For the second year in a row, Stout supported students with their applied research projects in collaboration with Bayes Business School. Student Guillaume Debief authored “High Interest Rates and Their Impact on European M&A Activity.”
Stout played a pivotal role in these projects by offering support and direction for the students’ applied research projects, providing valuable feedback from an industry perspective, and facilitating access to databases essential for research.
Further, Stout provided comprehensive guidance on the structure of the project throughout its drafting stages and assisted in ideation. The two students were also given the opportunity to engage in learning experiences with senior bankers during their visits to the office. The supervision for the students was provided by Sonia Falconieri, the Professor of Finance and Head of the Faculty of Finance at Bayes Business School, and Damian Sebastian Serwin, an Associate at Stout’s London Office.
A summary of the paper is provided below.
Key Takeaways
- Deal Volume: European M&A transactions showed slight growth, with notable variations by country and industry.
- Deal Value: Average deal values declined in the high interest rate period, highlighting tighter financing conditions and significant outliers.
- Industry Focus: Key industries, including technology and healthcare, dominated M&A activity, showing resilience despite economic challenges.
- Economic Factors: High interest rates and macroeconomic uncertainty influenced the size, structure, and frequency of deals.
Navigating M&A in a High-Interest Environment
The European M&A market has demonstrated resilience amid sustained high interest rates. Between May 2019 and December 2023, deal activity across ten European countries revealed shifts in both deal volume and value, driven by tighter monetary conditions and sector-specific dynamics.
Understanding these changes provides crucial insights for investors and dealmakers navigating an evolving economic landscape.
Deal Volume Across Countries
From May 2019 to September 2021, the dataset recorded 1,163 deals. This number rose modestly to 1,175 in the following period (October 2021 – December 2023) despite a challenging financing environment.
- Geographic Leaders: Great Britain led in the number of deals, followed by Italy and France. On the other end, Belgium and Switzerland accounted for the fewest transactions.
- Country-Specific Trends: Spain and Norway experienced increased deal activity in the latter period, while Great Britain and Italy saw slight declines.
- Limitations: The data was drawn from a cleaned dataset, excluding entries with missing values. Actual figures, based on raw data, would likely be higher.
- This geographical distribution suggests that economic conditions, policy changes, and local market dynamics heavily influence deal-making patterns.
Deal Value: Trends and Insights
Deal values showed notable shifts during the high-interest-rate period.
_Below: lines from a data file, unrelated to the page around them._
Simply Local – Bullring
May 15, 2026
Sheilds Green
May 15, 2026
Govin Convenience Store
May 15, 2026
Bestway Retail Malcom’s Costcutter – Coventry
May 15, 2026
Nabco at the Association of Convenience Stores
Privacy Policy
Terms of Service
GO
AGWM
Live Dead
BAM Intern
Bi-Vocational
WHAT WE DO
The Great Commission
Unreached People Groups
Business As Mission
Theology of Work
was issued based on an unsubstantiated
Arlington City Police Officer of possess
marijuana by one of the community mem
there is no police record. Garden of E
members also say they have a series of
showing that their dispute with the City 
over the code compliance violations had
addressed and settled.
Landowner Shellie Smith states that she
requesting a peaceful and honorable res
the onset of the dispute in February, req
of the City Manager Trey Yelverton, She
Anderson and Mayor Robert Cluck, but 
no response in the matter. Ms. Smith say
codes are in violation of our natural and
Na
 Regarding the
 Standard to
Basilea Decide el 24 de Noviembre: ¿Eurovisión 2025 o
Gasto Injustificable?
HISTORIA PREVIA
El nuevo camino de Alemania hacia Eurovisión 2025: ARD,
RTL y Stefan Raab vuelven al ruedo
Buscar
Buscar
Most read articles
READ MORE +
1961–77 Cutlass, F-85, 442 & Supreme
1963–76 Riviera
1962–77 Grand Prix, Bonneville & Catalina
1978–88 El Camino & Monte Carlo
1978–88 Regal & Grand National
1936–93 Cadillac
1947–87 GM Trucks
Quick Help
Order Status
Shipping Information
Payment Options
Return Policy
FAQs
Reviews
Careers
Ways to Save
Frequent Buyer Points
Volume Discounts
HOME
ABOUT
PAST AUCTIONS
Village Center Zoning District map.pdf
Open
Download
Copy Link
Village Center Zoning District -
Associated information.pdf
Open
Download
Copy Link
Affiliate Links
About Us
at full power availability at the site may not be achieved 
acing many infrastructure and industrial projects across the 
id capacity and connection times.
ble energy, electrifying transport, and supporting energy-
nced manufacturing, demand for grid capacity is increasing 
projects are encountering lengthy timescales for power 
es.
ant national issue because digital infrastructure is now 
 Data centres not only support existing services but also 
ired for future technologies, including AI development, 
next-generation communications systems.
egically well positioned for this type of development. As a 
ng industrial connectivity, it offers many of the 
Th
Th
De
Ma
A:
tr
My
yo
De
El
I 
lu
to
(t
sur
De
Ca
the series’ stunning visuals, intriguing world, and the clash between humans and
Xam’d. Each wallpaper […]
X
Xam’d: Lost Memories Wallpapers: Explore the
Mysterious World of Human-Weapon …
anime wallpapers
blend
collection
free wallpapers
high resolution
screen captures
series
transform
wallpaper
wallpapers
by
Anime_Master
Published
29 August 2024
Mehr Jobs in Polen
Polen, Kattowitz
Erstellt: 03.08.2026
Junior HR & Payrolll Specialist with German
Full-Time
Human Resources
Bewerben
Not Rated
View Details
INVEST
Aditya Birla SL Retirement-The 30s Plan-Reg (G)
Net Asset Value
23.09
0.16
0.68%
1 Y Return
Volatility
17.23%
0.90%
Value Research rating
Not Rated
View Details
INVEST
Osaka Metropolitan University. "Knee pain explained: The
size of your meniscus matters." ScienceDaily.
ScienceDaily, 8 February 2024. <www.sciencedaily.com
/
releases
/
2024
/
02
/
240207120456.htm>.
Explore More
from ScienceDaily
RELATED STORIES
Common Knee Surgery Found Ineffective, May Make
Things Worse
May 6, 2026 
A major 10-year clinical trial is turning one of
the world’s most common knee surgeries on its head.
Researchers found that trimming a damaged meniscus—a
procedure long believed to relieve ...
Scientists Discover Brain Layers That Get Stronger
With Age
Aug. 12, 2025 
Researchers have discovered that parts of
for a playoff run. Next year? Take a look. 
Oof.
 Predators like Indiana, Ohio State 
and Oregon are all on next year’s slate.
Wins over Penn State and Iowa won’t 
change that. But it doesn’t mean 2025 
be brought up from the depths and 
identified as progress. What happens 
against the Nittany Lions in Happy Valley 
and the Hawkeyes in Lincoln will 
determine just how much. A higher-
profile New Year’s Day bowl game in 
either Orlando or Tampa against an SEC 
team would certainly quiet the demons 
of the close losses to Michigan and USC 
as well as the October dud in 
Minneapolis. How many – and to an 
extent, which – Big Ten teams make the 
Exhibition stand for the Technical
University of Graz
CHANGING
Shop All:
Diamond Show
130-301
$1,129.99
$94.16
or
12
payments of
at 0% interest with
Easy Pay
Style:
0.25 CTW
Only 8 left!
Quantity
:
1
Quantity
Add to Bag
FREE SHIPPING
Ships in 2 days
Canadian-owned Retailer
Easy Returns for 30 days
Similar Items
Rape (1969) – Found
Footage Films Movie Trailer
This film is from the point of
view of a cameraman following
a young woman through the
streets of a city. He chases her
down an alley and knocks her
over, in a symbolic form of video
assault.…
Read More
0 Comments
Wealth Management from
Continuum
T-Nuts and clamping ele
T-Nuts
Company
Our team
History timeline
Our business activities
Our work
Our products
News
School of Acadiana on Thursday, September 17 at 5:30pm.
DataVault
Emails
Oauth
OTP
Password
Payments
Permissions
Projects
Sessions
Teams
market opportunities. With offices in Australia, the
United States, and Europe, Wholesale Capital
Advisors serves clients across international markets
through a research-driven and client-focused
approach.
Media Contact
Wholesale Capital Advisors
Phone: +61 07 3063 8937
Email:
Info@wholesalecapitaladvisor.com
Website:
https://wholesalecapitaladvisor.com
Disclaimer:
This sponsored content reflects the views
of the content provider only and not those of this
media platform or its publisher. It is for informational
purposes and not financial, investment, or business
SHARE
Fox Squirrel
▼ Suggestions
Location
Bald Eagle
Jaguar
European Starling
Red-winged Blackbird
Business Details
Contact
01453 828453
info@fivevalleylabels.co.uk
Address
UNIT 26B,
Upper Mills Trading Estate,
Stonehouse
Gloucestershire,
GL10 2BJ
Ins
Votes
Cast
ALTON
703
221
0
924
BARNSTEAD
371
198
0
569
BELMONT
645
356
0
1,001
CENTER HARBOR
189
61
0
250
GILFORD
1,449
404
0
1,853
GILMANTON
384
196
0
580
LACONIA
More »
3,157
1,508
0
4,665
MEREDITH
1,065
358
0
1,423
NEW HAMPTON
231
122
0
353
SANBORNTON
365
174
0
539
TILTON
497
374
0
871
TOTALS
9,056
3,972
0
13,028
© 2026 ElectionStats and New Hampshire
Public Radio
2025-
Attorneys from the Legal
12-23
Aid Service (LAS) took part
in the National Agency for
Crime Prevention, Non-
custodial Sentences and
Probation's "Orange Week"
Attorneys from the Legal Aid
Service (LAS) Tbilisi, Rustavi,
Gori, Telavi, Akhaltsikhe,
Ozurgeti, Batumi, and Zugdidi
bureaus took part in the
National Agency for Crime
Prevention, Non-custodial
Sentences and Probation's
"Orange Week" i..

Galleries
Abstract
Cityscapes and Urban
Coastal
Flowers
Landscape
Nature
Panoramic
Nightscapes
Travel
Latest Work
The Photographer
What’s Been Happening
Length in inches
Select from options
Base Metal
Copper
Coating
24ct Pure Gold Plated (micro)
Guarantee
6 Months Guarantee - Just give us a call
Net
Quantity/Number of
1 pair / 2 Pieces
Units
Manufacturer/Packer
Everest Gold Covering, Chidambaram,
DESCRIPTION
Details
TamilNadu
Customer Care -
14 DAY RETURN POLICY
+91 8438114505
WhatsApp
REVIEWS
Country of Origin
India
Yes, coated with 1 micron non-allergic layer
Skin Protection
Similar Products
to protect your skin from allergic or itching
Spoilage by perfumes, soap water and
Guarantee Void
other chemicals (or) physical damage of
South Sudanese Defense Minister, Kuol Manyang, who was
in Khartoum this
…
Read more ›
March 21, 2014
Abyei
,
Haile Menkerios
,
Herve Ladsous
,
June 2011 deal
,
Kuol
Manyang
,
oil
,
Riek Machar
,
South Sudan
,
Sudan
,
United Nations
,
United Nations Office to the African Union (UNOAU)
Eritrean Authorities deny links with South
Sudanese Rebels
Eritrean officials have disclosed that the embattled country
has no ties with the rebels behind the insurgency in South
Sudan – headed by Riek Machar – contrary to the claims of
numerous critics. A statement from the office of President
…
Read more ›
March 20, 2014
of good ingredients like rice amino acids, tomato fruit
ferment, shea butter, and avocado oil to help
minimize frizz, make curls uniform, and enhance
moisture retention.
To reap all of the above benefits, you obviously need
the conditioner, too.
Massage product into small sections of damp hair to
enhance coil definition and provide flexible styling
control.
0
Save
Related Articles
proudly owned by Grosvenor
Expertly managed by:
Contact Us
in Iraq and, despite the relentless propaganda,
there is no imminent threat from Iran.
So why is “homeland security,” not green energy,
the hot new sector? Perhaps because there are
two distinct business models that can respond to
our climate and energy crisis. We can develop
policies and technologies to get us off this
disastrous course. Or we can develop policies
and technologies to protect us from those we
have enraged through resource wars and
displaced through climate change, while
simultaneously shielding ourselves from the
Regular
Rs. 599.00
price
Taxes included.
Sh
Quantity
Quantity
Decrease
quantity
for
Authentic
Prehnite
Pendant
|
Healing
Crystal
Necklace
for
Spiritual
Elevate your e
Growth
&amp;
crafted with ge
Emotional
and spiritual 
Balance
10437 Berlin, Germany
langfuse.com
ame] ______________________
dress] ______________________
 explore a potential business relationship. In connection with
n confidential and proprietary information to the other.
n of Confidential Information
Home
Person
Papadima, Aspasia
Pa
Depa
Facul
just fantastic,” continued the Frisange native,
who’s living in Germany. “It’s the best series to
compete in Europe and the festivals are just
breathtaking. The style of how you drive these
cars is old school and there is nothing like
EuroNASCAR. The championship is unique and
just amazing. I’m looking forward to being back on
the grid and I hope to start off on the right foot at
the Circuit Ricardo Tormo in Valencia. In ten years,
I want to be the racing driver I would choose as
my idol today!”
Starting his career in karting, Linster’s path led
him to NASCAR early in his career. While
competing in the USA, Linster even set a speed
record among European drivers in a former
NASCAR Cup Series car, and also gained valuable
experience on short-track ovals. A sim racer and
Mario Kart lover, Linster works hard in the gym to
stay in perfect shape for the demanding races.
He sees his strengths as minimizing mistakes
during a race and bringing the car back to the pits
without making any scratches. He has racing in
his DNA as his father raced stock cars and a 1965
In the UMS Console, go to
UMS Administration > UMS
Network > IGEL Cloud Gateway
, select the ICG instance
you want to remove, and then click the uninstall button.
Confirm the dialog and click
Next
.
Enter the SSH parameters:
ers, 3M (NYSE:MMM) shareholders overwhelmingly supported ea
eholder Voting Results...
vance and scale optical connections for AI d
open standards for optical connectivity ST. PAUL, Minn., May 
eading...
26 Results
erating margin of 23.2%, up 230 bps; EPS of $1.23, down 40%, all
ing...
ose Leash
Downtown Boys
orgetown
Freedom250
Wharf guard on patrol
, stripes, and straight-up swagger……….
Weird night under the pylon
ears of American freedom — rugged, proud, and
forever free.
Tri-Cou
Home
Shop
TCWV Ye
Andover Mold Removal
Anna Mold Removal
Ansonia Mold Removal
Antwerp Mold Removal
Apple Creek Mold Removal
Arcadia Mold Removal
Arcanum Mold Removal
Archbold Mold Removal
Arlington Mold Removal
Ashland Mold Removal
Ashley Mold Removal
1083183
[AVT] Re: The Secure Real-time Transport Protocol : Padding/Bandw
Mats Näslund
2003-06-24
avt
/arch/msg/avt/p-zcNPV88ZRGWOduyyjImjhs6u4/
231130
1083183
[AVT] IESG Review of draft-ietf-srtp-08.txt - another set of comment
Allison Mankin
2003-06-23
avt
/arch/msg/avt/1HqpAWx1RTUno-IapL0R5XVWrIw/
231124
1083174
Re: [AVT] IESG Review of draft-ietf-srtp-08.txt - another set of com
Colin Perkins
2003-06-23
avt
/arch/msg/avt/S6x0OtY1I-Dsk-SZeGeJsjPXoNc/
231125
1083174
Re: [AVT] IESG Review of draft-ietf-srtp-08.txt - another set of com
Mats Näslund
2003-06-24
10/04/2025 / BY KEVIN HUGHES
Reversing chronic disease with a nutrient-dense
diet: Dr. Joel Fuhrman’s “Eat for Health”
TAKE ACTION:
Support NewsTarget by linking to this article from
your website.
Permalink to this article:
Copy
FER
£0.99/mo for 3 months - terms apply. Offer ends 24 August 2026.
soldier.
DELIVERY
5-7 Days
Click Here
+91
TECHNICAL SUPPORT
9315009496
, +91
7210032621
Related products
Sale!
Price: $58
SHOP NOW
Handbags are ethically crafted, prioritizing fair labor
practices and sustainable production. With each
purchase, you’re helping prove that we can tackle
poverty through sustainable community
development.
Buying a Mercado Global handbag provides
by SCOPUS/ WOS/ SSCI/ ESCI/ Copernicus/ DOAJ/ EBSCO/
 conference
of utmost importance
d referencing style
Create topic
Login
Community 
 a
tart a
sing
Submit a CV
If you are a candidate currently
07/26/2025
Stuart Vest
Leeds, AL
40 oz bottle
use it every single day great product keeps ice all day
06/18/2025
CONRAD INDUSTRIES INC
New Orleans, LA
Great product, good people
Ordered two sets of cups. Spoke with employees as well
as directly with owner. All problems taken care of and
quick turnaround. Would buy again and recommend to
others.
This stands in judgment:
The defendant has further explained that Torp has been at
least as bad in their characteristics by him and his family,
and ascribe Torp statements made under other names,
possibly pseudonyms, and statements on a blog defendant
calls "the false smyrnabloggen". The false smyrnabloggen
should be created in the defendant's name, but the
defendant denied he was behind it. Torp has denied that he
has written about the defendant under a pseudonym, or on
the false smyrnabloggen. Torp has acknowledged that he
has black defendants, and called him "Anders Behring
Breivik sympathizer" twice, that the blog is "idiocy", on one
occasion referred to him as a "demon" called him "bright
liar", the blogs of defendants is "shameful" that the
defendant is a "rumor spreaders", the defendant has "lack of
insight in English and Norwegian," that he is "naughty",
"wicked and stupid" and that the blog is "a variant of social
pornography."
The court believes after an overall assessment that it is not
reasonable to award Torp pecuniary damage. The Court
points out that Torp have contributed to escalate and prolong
- Declining Averages: Average deal values decreased during the second period, reflecting tighter financing and reduced investor appetite for large transactions.
- Median Stability: Median values remained consistent, emphasizing the skewness caused by outliers.
- Country Comparisons: Great Britain and Italy consistently recorded higher deal values, although their averages were influenced by a few exceptionally high-value transactions.
To address these outliers, the analysis employed logarithmic transformations, which normalized the data and improved the reliability of statistical models.
Industry Dynamics
Industries played a critical role in shaping M&A trends. The top ten industries accounted for 35% of total transactions, with technology, healthcare, and holding companies leading the charge.
- Sector Highlights: Great Britain and Italy dominated activity in the top industries, reflecting their overall M&A leadership.
- Trend Variations: The holding companies sector, for instance, showed a sharp increase in 2022 after a prolonged decline, reflecting shifting investor priorities.
These sectoral patterns underline the importance of targeting resilient and growth-oriented industries in uncertain economic times.
A Path Forward
As Europe continues to grapple with high interest rates, the M&A market reflects both challenges and opportunities. While overall deal volume remains stable, average values are declining, and industry dynamics are shifting, creating a more complex deal-making environment.
For investors, understanding these trends and incorporating them into decision-making processes is essential. By focusing on resilient industries, emphasizing synergies, and adopting flexible financing strategies, dealmakers can navigate the high-interest-rate landscape and position themselves for long-term success.